Playing ‘Nagaland’, from Dick’s operetta of the same name, feels long overdue, and as a song with a backstory known to few Singaporeans, it was time for Dick to share its tale. At that time, Madonna had already graced Japan with her presence, and Dick was due to perform the year after, certainly a tough act to follow. But when he performed it in Japan as part of a Mitsubishi Electric event, the response was overwhelmingly positive, and ‘Nagaland’ ended up becoming the most important song that got his name into Japan and launched his career there. The impact he’s had on Japan was evident from a loyal group of fans who’ve been following his career trajectory ever since, and on that night, had even specially flown in to Singapore and sat in the front row, just to see their idol perform live.
Dick then obviously had to give audience what we all came for – his greatest hits. Following up with one of his best known numbers, from a musical that’s now been adapted into a web series, really shows how far he’s come from his humble beginnings. That song was none other than ‘Fried Rice Paradise’, where he was joined onstage by both Denise and Jacintha once again as his ‘chao fan’ (fried rice) girls to add some spice to the rice. really touching, he did the song so long ago, but he still loves this song both hearing and performing it. For me as an audience member, there was only pure joy as we saw just how much Dick still enjoyed performing this song.
Dick takes a moment at this point to give thanks to all those who’ve made his career possible, from friends to family to collaborators, truly appreciating all those around him. It’s a genuine sentiment, judging from the expression on his face, and with that, the night is almost complete, before he has a little fun again and sings ‘Rasa Sayang’ – his own funky, controversial twist on the traditional song that even got banned when he released it back in the 80s.

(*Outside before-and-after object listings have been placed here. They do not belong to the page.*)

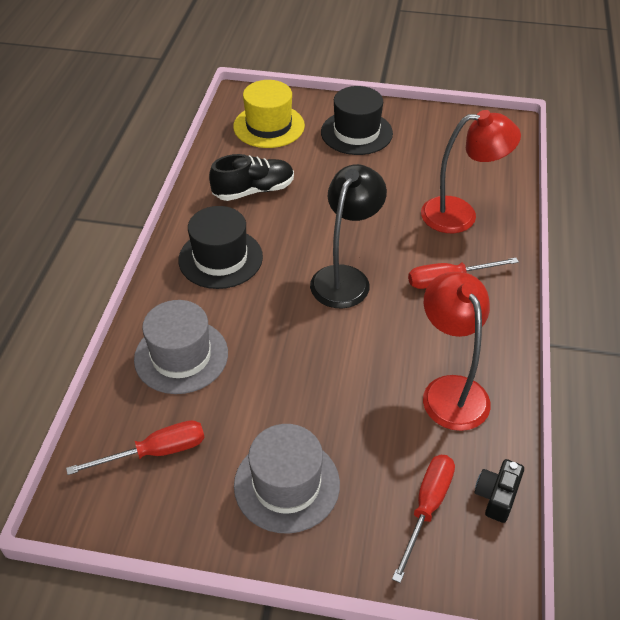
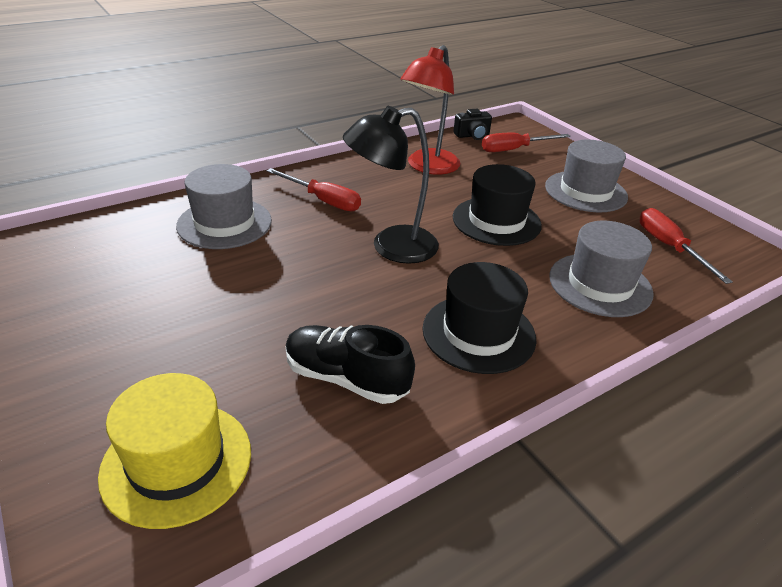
camera: 135 degrees left, 10 degrees down
(155, 452) = (669, 247): red screwdriver -> red screwdriver turned 45 degrees clockwise
(356, 133) = (121, 356): black hat -> black hat (496, 221)
(460, 214) = (224, 223): red lamp -> grey hat

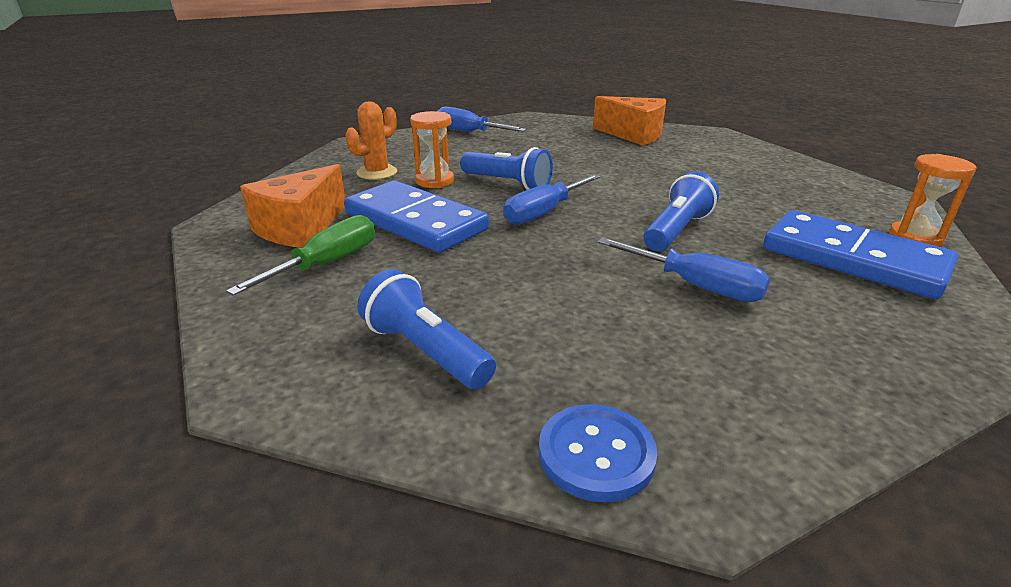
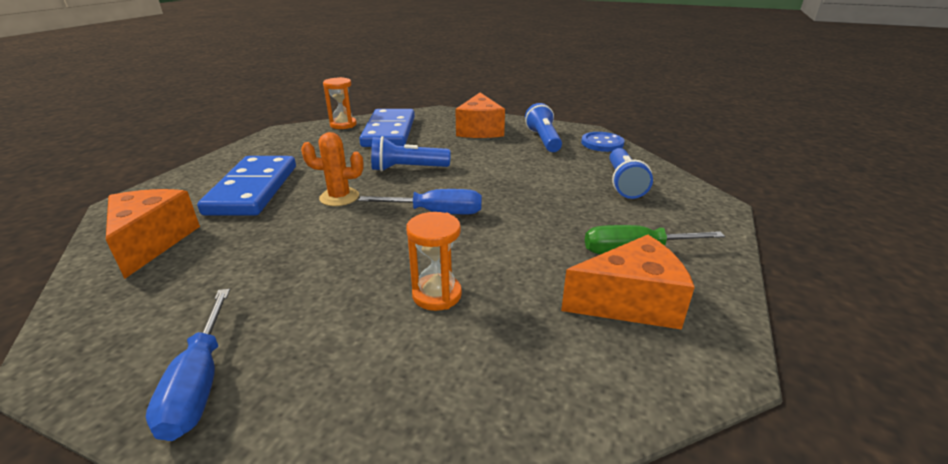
camera: 130 degrees left, 0 degrees up
(377, 172) = (463, 355): orange cactus -> orange cactus (339, 197)
(415, 221) = (528, 254): blue domino -> blue domino (253, 189)
(507, 183) = (394, 252): blue flashlight -> blue flashlight (543, 140)
(695, 286) = (469, 152): blue screwdriver -> none
(811, 339) = (480, 130): none -> orange cheese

Ending on a strong and poignant note with ‘Life Story’, as I sat there in the concert hall listening to him croon the lyrics: ‘when it’s time and I must close/I’ll write a book and sign it X/and send it to some true romance type magazine somewhere/then the world will read of me and say there lived a hero’, I realised this truly was not just Dick’s life story, but every Singaporean’s. As he sang, one could feel a sudden warmth in the concert hall as the audience connected with him completely. Incorporating his magnum opus ‘Home’ into this finale, one could even say that it felt like we were all finally home at this concert.
Over The Mad Chinaman 30th Anniversary Concert, Dick has shared his life story with us through music, giving us a glimpse into his crazy, beautiful life and all it encompasses, with each and every song given greater significance through their backstories and certainly, leading to us appreciating the album a lot more. It’s a Dick Lee production through and through, and bidding us goodnight, he thanks us with love and appreciation for coming out to see him this evening as he leaves the stage at last, a beloved mad chinaman to the end and beyond.
Dick Lee’s The Mad Chinaman 30th Anniversary Concert played on 15th September 2019 at the Esplanade Concert Hall.